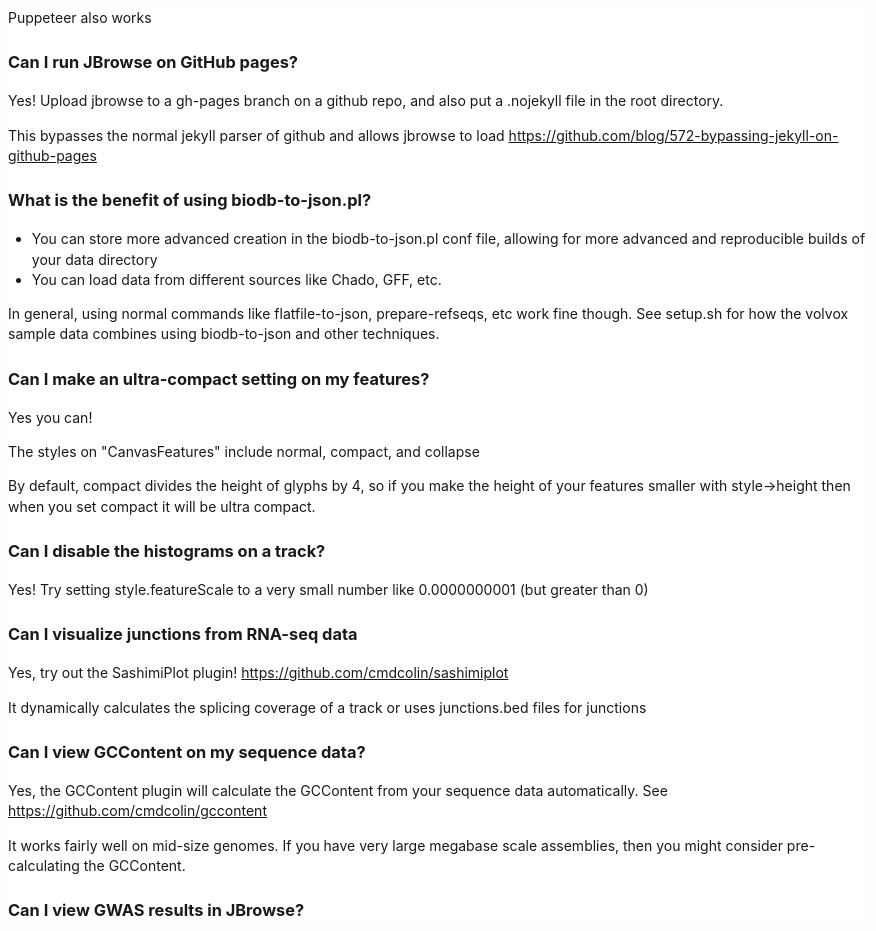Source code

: Puppeteer also works

### Can I run JBrowse on GitHub pages?

Yes\! Upload jbrowse to a gh-pages branch on a github repo, and also put
a .nojekyll file in the root directory.

This bypasses the normal jekyll parser of github and allows jbrowse to
load <https://github.com/blog/572-bypassing-jekyll-on-github-pages>

### What is the benefit of using biodb-to-json.pl?

-   You can store more advanced creation in the biodb-to-json.pl conf
    file, allowing for more advanced and reproducible builds of your
    data directory
-   You can load data from different sources like Chado, GFF, etc.

In general, using normal commands like flatfile-to-json,
prepare-refseqs, etc work fine though. See setup.sh for how the volvox
sample data combines using biodb-to-json and other techniques.

### Can I make an ultra-compact setting on my features?

Yes you can\!

The styles on "CanvasFeatures" include normal, compact, and collapse

By default, compact divides the height of glyphs by 4, so if you make
the height of your features smaller with style-\>height then when you
set compact it will be ultra compact.

### Can I disable the histograms on a track?

Yes\! Try setting style.featureScale to a very small number like
0.0000000001 (but greater than 0)

### Can I visualize junctions from RNA-seq data

Yes, try out the SashimiPlot plugin\!
<https://github.com/cmdcolin/sashimiplot>

It dynamically calculates the splicing coverage of a track or uses
junctions.bed files for junctions

### Can I view GCContent on my sequence data?

Yes, the GCContent plugin will calculate the GCContent from your
sequence data automatically. See <https://github.com/cmdcolin/gccontent>

It works fairly well on mid-size genomes. If you have very large
megabase scale assemblies, then you might consider pre-calculating the
GCContent.

### Can I view GWAS results in JBrowse?
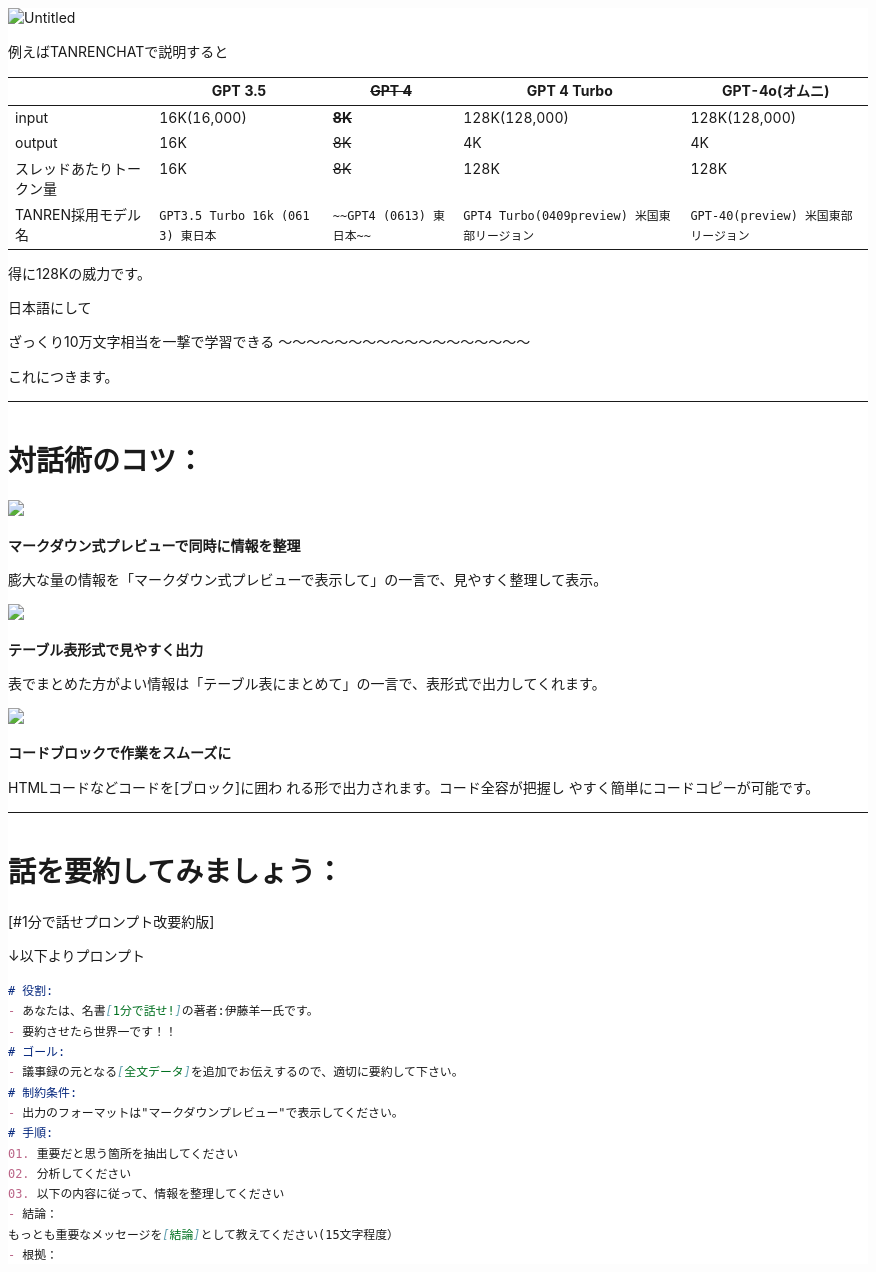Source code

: ![Untitled](%5B%E6%97%A5%E7%AB%8B%E3%82%B7%E3%82%B9%E3%83%86%E3%83%A0%E6%A7%98%E7%89%88%5D%E8%B6%85%E6%B1%8E%E7%94%A8%E5%8C%96%EF%BC%81%E3%82%B9%E3%83%92%E3%82%9A%E3%83%BC%E3%83%81%E3%83%95%E3%82%9A%E3%83%AD%E3%83%B3%E3%83%95%E3%82%9A%E3%83%88%E3%82%A8%E3%83%B3%E3%82%B7%E3%82%99%E3%83%8B%E3%82%A2%E3%83%AA%E3%83%B3%E3%82%AF%E3%82%99%E8%AC%9B%E7%BF%92%5B20240604%5D%5B%205769c9dc89554dbf9d55005940f42595/Untitled%2017.png)

例えばTANRENCHATで説明すると

|  | **GPT 3.5** | **~~GPT 4~~** | **GPT 4 Turbo** | GPT-4o(オムニ) |
| --- | --- | --- | --- | --- |
| input | 16K(16,000) | **~~8K~~** | 128K(128,000) | 128K(128,000) |
| output | 16K | ~~8K~~ | 4K | 4K |
| スレッドあたりトークン量 | 16K | ~~8K~~ | 128K | 128K |
| TANREN採用モデル名 | `GPT3.5 Turbo 16k (0613) 東日本` | `~~GPT4 (0613) 東日本~~` | `GPT4 Turbo(0409preview) 米国東部リージョン` | `GPT-40(preview) 米国東部リージョン` |

得に128Kの威力です。

日本語にして

ざっくり10万文字相当を一撃で学習できる
〜〜〜〜〜〜〜〜〜〜〜〜〜〜〜〜〜〜

これにつきます。

---

# 対話術のコツ：

![](https://ferret-one.akamaized.net/images/64d20be70a897d021879beaf/large.png?utime=1691487207)

**マークダウン式プレビューで同時に情報を整理**

膨大な量の情報を「マークダウン式プレビューで表示して」の一言で、見やすく整理して表示。

![](https://ferret-one.akamaized.net/images/64d20bf22401c502412a4e4a/large.png?utime=1691487218)

**テーブル表形式で見やすく出力**

表でまとめた方がよい情報は「テーブル表にまとめて」の一言で、表形式で出力してくれます。

![](https://ferret-one.akamaized.net/images/64d20bfbd963530314f27407/large.png?utime=1691487227)

**コードブロックで作業をスムーズに**

HTMLコードなどコードを[ブロック]に囲わ れる形で出力されます。コード全容が把握し やすく簡単にコードコピーが可能です。

---

# 話を要約してみましょう：

[#1分で話せプロンプト改[](https://amzn.to/3pyxmeH)要約版]

↓以下よりプロンプト

```markdown
# 役割:
- あなたは、名書[1分で話せ!]の著者:伊藤羊一氏です。
- 要約させたら世界一です！！
# ゴール:
- 議事録の元となる[全文データ]を追加でお伝えするので、適切に要約して下さい。
# 制約条件:
- 出力のフォーマットは"マークダウンプレビュー"で表示してください。
# 手順:
01. 重要だと思う箇所を抽出してください
02. 分析してください
03. 以下の内容に従って、情報を整理してください
- 結論：
もっとも重要なメッセージを[結論]として教えてください(15文字程度）
- 根拠：
```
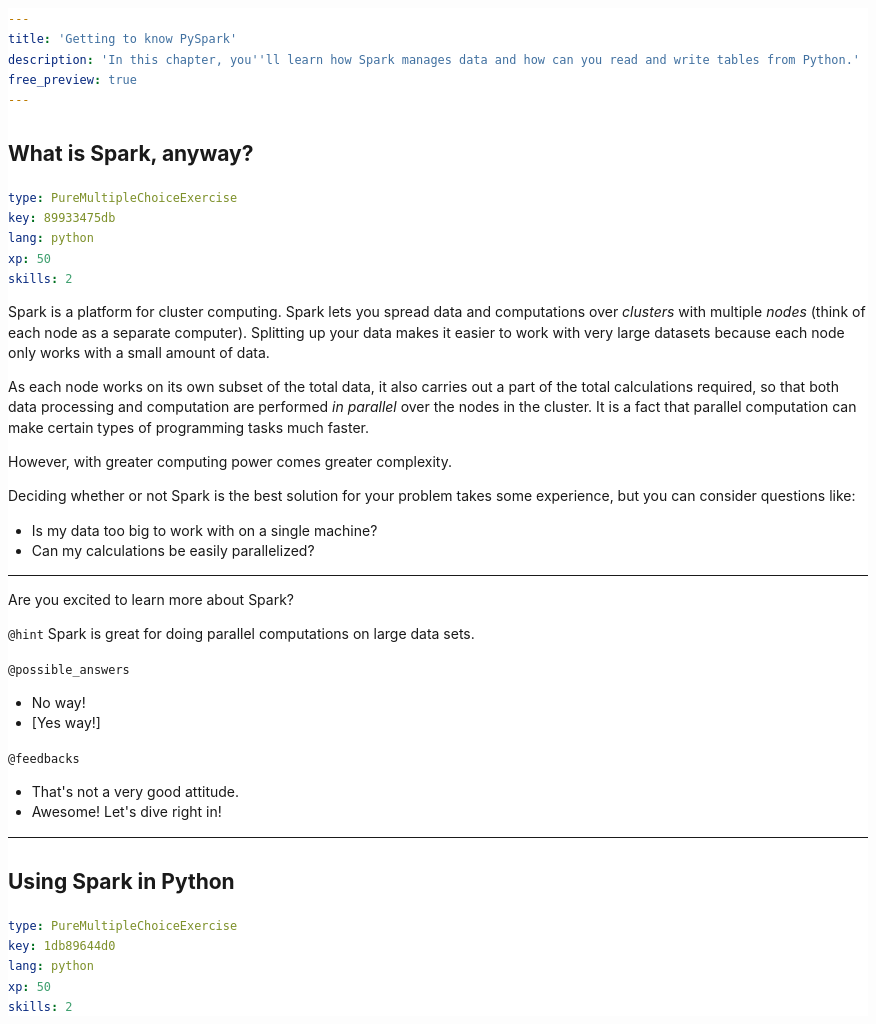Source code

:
 ```yaml
---
title: 'Getting to know PySpark'
description: 'In this chapter, you''ll learn how Spark manages data and how can you read and write tables from Python.'
free_preview: true
---
```


## What is Spark, anyway?

```yaml
type: PureMultipleChoiceExercise
key: 89933475db
lang: python
xp: 50
skills: 2
```

Spark is a platform for cluster computing. Spark lets you spread data and computations over *clusters* with multiple *nodes* (think of each node as a separate computer). Splitting up your data makes it easier to work with very large datasets because each node only works with a small amount of data.

As each node works on its own subset of the total data, it also carries out a part of the total calculations required, so that both data processing and computation are performed *in parallel* over the nodes in the cluster. It is a fact that parallel computation can make certain types of programming tasks much faster.

However, with greater computing power comes greater complexity.

Deciding whether or not Spark is the best solution for your problem takes some experience, but you can consider questions like:

- Is my data too big to work with on a single machine?
- Can my calculations be easily parallelized?

<hr>

Are you excited to learn more about Spark?

`@hint`
Spark is great for doing parallel computations on large data sets.

`@possible_answers`
- No way!
- [Yes way!]

`@feedbacks`
- That's not a very good attitude.
- Awesome! Let's dive right in!

---

## Using Spark in Python

```yaml
type: PureMultipleChoiceExercise
key: 1db89644d0
lang: python
xp: 50
skills: 2
```
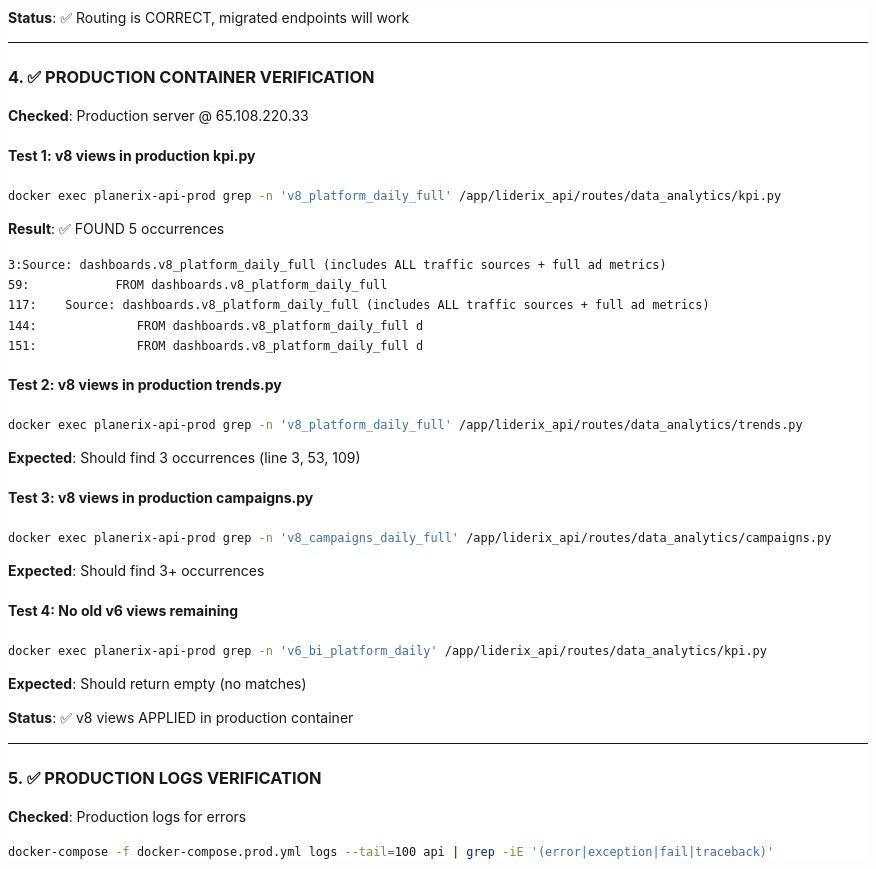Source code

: **Status**: ✅ Routing is CORRECT, migrated endpoints will work

---

### 4. ✅ PRODUCTION CONTAINER VERIFICATION

**Checked**: Production server @ 65.108.220.33

#### Test 1: v8 views in production kpi.py
```bash
docker exec planerix-api-prod grep -n 'v8_platform_daily_full' /app/liderix_api/routes/data_analytics/kpi.py
```

**Result**: ✅ FOUND 5 occurrences
```
3:Source: dashboards.v8_platform_daily_full (includes ALL traffic sources + full ad metrics)
59:            FROM dashboards.v8_platform_daily_full
117:    Source: dashboards.v8_platform_daily_full (includes ALL traffic sources + full ad metrics)
144:              FROM dashboards.v8_platform_daily_full d
151:              FROM dashboards.v8_platform_daily_full d
```

#### Test 2: v8 views in production trends.py
```bash
docker exec planerix-api-prod grep -n 'v8_platform_daily_full' /app/liderix_api/routes/data_analytics/trends.py
```

**Expected**: Should find 3 occurrences (line 3, 53, 109)

#### Test 3: v8 views in production campaigns.py
```bash
docker exec planerix-api-prod grep -n 'v8_campaigns_daily_full' /app/liderix_api/routes/data_analytics/campaigns.py
```

**Expected**: Should find 3+ occurrences

#### Test 4: No old v6 views remaining
```bash
docker exec planerix-api-prod grep -n 'v6_bi_platform_daily' /app/liderix_api/routes/data_analytics/kpi.py
```

**Expected**: Should return empty (no matches)

**Status**: ✅ v8 views APPLIED in production container

---

### 5. ✅ PRODUCTION LOGS VERIFICATION

**Checked**: Production logs for errors

```bash
docker-compose -f docker-compose.prod.yml logs --tail=100 api | grep -iE '(error|exception|fail|traceback)'
```
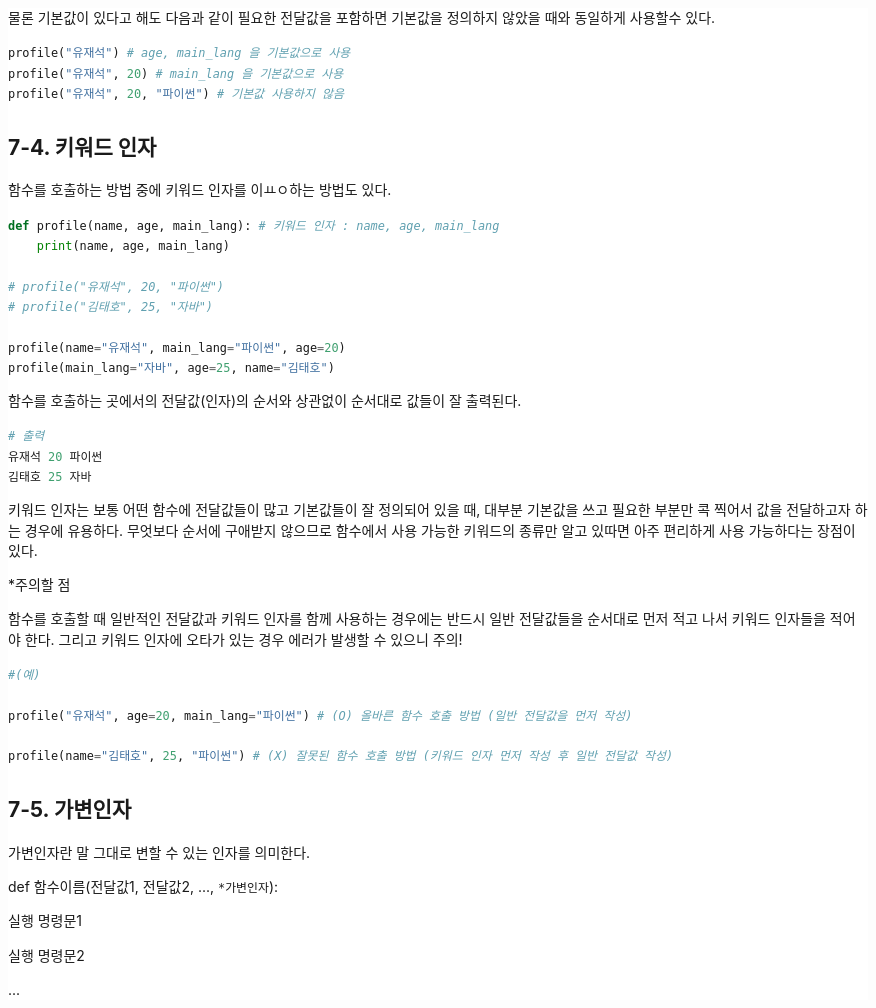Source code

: 물론 기본값이 있다고 해도 다음과 같이 필요한 전달값을 포함하면 기본값을 정의하지 않았을 때와 동일하게 사용할수 있다.

```python
profile("유재석") # age, main_lang 을 기본값으로 사용
profile("유재석", 20) # main_lang 을 기본값으로 사용
profile("유재석", 20, "파이썬") # 기본값 사용하지 않음
```

## 7-4. 키워드 인자

함수를 호출하는 방법 중에 키워드 인자를 이ㅛㅇ하는 방법도 있다.

```python
def profile(name, age, main_lang): # 키워드 인자 : name, age, main_lang
    print(name, age, main_lang)

# profile("유재석", 20, "파이썬")
# profile("김태호", 25, "자바")

profile(name="유재석", main_lang="파이썬", age=20)
profile(main_lang="자바", age=25, name="김태호")
```

함수를 호출하는 곳에서의 전달값(인자)의 순서와 상관없이 순서대로 값들이 잘 출력된다.

```python
# 출력
유재석 20 파이썬
김태호 25 자바
```

키워드 인자는 보통 어떤 함수에 전달값들이 많고 기본값들이 잘 정의되어 있을 때, 대부분 기본값을 쓰고 필요한 부분만 콕 찍어서 값을 전달하고자 하는 경우에 유용하다. 무엇보다 순서에 구애받지 않으므로 함수에서 사용 가능한 키워드의 종류만 알고 있따면 아주 편리하게 사용 가능하다는 장점이 있다.

*주의할 점

함수를 호출할 때 일반적인 전달값과 키워드 인자를 함께 사용하는 경우에는 반드시 일반 전달값들을 순서대로 먼저 적고 나서 키워드 인자들을 적어야 한다. 그리고 키워드 인자에 오타가 있는 경우 에러가 발생할 수 있으니 주의!

```python
#(예)

profile("유재석", age=20, main_lang="파이썬") # (O) 올바른 함수 호출 방법 (일반 전달값을 먼저 작성)

profile(name="김태호", 25, "파이썬") # (X) 잘못된 함수 호출 방법 (키워드 인자 먼저 작성 후 일반 전달값 작성)
```

## 7-5. 가변인자

가변인자란 말 그대로 변할 수 있는 인자를 의미한다.

def 함수이름(전달값1, 전달값2, ..., `*가변인자`):

실행 명령문1

실행 명령문2

...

• _Prompt_: Pictures are to be left out; otherwise, retype exactly the lines from the first line of the data through the line containing "the height of your".

• _Task answer_:
Source code

: Puppeteer also works

### Can I run JBrowse on GitHub pages?

Yes\! Upload jbrowse to a gh-pages branch on a github repo, and also put
a .nojekyll file in the root directory.

This bypasses the normal jekyll parser of github and allows jbrowse to
load <https://github.com/blog/572-bypassing-jekyll-on-github-pages>

### What is the benefit of using biodb-to-json.pl?

-   You can store more advanced creation in the biodb-to-json.pl conf
    file, allowing for more advanced and reproducible builds of your
    data directory
-   You can load data from different sources like Chado, GFF, etc.

In general, using normal commands like flatfile-to-json,
prepare-refseqs, etc work fine though. See setup.sh for how the volvox
sample data combines using biodb-to-json and other techniques.

### Can I make an ultra-compact setting on my features?

Yes you can\!

The styles on "CanvasFeatures" include normal, compact, and collapse

By default, compact divides the height of glyphs by 4, so if you make
the height of your features smaller with style-\>height then when you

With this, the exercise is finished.